The Sea Beast

Just the other day I was reflecting upon the original movies on Netflix )after I watched The Man from Toronto) and how there were so many that were terrible and how they create a reputation of poorly made films on the streamer. However, I need to clarify that comment today. Fact is, most of the time, the animated movies that are released as original movie son Netflix range from watchable (Vivo, Monster House, The Wish Dragon) to the brilliant (Klaus, Mitchells vs. the Machines, Apollo 10 1/2). Even the few that do not work well for me have an audience for a younger viewer.

This weekend saw the release on Netflix of another of the animation films that would fall into the brilliant category as we get The Sea Beast, directed by first time solo director Chris Williams and featuring the voice acting of Karl Urban, Zaris-Angel Hator and Jared Harris.

There had been an ages old war between the various sea monsters and the humans where the heroic hunter went out to fight and kill the monsters, giving their lives if needed. One of the most famous of the hunters was Captain Crow (Jared Harris), who was on the trail of the hated Red Bluster with his first mate Jacob Holland (Karl Urban) aboard his ship The Inevitable.

One day, in pursuit of the Red Bluster, the Inevitable had to break away from their prey in order to give aid to another hunter ship that was being attacked by another monster. After killing it, Crow brought the horn to the King and Queen of The Crown, who were unhappy that The Inevitable broke away from their pursuit of the Red Bluster to follow the hunter’s “code”. The King and Queen prepared to end hunters and offer the job to the royal navy instead.

Jacob approached the royals and offered a deal, a contest between the navy and the Inevitable to see who could return with the Red Bluster.

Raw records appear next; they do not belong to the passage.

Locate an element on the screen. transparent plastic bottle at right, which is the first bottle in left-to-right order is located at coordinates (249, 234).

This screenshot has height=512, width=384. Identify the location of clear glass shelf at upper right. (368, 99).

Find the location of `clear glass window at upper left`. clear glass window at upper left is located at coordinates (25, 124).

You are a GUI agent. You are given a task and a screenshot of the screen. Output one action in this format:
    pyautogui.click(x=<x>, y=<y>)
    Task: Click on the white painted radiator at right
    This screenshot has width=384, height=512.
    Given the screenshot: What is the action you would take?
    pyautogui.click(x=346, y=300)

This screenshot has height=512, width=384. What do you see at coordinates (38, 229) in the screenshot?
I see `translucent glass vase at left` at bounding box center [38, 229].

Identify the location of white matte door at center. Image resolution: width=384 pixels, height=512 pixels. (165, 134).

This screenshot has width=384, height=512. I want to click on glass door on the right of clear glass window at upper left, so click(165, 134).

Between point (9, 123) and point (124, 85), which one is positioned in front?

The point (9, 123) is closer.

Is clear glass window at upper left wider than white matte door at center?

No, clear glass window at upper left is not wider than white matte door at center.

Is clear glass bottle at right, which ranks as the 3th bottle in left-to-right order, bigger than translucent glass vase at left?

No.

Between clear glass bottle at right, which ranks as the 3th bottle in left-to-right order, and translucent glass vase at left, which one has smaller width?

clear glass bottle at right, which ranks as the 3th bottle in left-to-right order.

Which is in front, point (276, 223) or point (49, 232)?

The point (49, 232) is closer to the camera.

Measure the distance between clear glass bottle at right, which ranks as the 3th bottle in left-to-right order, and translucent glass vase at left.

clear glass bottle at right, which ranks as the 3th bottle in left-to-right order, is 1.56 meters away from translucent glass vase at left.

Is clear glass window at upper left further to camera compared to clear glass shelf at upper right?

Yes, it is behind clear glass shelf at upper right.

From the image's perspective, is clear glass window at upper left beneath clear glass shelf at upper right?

Meanwhile, an orphan girl from a family of hunters Maisie (Zaris-Angel Hator) stowed away on the ship, hoping to become a famous hunter like her parents. She bonded with Jacob eventually and the pair of them appeared to have been consumed by the Red Bluster. However, they survived inside the beast’s mouth and the beast returned to its home, allowing Maisie and Jacob a different view of the monsters.

First, the animation is computer generated and is just breathtaking throughout the film. The beauty of the ocean images were wonderfully rendered and the designs of the characters were top notch. There were plenty of shots in The Sea Beast that was art of the best kind.

Karl Urban, Jared Harris, Zaris-Angel Hator and Marianne Jean-Baptiste (who played Sarah Sharpe, another ship mate) do very strong work as the voices of the four primary characters. Urban and Hator have a excellent bond and they create a wonderful pair. Their relationship is a the heart of The Sea Beast. How Jacob and Maisie connected with Red, the name she gave the Red Bluster, works extremely well.

The film certainly has some “How to Train Your Dragon” vibes to it, but those films are exceptional and are a good series in which to base your story. The Sea Beast takes the ideas from Dragon and builds on their own mythology and takes the story into a different path. The finale of the film is tense and emotional and keeps you on the edge of your seat.

There was a scene in the film when Captain Crow went to find his ultimate weapon to battle Red and he went to find an elderly merchant named Gwen Batterbie (Kathy Burke). She was supposed to be a spooky character and she made plenty of weird implications that Crow would suffer for using the weapon, but this was only referred to once again and becomes an unimportant piece of the story. This was a waste of time and lacked an appropriate pay off. This was the weakest part of the film.

Despite that hiccup, The Sea Beast was a joyous good time with some great characters and an enjoyable story. It is truly a gorgeous looking film and would be a fun time for families of all kind.